* _Task brief_: Return every line of the records that contains the string "qSketchRegion".

Stored items:
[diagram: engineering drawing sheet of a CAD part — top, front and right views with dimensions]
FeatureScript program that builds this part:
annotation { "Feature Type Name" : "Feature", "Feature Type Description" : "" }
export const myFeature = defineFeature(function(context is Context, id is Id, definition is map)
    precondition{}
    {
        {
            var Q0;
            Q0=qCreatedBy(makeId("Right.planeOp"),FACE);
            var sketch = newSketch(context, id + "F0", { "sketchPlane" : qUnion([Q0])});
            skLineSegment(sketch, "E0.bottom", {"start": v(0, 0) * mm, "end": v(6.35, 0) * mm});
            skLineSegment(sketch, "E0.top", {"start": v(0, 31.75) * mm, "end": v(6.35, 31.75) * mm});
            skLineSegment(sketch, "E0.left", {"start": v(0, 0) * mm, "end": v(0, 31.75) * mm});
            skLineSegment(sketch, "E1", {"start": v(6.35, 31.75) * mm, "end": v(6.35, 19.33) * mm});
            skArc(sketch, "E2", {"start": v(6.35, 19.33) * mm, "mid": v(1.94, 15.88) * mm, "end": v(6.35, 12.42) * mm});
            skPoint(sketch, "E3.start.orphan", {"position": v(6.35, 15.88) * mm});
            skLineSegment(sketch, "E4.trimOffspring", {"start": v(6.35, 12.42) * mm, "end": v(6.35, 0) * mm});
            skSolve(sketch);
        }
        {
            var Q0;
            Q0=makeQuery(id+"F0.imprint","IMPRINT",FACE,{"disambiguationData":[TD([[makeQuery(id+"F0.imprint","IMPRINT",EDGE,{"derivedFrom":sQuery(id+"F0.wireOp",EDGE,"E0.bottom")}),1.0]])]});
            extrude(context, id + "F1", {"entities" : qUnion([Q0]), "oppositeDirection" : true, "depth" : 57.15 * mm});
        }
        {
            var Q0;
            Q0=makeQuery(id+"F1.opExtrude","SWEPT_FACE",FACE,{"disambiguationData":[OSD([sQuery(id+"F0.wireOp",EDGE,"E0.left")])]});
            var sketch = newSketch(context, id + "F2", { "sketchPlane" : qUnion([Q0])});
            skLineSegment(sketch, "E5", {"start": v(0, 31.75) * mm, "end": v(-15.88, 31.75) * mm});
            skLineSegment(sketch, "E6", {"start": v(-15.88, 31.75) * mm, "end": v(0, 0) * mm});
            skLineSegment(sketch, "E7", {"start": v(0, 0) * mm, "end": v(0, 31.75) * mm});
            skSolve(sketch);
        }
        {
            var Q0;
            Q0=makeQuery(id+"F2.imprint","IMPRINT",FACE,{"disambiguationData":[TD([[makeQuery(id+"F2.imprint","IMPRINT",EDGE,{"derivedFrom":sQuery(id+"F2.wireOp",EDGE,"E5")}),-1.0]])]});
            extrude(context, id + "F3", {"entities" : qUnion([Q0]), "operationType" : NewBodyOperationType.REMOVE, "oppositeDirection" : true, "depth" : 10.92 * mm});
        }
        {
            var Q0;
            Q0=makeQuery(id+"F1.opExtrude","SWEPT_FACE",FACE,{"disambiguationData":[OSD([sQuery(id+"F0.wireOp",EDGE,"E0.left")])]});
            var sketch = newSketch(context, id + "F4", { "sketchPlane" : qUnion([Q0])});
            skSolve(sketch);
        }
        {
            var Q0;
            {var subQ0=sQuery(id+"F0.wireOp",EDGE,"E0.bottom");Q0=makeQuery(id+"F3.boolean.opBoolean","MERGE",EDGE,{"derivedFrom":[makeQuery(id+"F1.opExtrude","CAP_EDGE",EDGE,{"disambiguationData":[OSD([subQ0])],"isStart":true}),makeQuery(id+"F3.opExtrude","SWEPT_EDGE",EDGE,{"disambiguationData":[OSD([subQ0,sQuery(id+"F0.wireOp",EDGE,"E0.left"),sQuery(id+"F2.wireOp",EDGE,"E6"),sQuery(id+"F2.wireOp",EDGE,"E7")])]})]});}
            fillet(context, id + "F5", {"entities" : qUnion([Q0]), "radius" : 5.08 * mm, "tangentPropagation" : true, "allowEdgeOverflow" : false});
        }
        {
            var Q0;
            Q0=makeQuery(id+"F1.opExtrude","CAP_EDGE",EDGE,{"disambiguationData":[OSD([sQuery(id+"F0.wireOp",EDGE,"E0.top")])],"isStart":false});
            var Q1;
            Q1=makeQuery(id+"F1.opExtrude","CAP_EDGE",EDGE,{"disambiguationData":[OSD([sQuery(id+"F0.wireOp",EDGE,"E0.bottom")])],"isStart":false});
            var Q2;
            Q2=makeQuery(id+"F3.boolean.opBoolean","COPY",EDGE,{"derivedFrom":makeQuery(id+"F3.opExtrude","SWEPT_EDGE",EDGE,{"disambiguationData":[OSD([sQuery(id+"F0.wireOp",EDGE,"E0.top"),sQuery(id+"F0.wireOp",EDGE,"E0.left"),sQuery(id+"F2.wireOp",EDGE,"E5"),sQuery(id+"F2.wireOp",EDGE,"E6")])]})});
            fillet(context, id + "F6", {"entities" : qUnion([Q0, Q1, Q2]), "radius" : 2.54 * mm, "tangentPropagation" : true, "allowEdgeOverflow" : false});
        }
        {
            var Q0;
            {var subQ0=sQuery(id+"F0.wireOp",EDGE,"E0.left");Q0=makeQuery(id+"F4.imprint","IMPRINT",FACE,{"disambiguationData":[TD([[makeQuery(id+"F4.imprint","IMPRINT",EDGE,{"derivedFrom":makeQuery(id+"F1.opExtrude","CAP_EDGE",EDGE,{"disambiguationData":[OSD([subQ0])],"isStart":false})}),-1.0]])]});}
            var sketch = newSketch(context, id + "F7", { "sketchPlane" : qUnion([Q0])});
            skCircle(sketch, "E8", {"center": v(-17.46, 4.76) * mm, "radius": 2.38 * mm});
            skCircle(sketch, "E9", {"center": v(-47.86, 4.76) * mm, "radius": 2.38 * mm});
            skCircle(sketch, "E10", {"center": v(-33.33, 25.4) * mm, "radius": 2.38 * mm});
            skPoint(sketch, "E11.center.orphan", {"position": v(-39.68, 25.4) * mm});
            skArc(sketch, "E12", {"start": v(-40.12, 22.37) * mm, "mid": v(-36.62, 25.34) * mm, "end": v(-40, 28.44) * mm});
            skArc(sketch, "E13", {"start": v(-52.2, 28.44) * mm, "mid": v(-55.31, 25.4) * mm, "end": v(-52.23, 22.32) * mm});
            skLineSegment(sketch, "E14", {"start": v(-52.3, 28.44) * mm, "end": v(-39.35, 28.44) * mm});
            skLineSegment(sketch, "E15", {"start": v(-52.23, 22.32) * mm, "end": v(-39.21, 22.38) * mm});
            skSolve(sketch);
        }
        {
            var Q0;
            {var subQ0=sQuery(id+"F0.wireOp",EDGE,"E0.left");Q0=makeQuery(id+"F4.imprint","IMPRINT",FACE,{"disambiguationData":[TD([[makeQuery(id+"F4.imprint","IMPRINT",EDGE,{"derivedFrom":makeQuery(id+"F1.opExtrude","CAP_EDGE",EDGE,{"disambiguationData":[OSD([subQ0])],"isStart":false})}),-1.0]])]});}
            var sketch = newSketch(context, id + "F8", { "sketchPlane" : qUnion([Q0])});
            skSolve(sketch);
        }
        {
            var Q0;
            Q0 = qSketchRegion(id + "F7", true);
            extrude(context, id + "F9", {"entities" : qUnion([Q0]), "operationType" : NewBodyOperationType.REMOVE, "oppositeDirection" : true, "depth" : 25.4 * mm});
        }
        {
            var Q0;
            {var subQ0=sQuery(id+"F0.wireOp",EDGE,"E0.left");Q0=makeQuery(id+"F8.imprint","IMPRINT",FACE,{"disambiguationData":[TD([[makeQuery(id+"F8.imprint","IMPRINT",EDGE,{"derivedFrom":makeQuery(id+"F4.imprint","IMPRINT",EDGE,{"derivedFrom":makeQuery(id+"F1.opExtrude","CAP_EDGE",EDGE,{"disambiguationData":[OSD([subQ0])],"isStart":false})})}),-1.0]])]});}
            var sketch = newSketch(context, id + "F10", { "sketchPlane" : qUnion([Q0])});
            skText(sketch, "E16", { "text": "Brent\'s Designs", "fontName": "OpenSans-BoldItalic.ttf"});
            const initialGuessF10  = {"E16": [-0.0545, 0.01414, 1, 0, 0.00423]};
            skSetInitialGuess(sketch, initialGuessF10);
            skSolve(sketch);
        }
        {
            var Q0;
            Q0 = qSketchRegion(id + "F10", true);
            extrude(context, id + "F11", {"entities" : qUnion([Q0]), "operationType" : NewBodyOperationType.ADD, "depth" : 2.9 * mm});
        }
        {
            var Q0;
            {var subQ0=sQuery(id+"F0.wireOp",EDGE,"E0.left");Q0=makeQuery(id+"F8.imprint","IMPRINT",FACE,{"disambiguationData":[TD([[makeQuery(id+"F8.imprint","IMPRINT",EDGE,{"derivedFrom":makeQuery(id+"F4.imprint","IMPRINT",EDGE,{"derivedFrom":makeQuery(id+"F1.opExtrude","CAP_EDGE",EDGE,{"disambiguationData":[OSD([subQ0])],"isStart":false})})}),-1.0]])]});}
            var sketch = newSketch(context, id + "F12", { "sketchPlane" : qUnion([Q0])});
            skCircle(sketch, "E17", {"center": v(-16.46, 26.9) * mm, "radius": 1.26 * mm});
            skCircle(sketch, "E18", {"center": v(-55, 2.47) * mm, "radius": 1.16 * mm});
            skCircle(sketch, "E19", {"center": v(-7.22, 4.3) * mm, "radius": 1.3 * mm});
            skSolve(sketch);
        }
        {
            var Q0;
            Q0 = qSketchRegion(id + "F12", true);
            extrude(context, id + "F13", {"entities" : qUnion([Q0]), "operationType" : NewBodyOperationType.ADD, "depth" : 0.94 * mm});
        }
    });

* _The reply_:
            Q0 = qSketchRegion(id + "F7", true);
            Q0 = qSketchRegion(id + "F10", true);
            Q0 = qSketchRegion(id + "F12", true);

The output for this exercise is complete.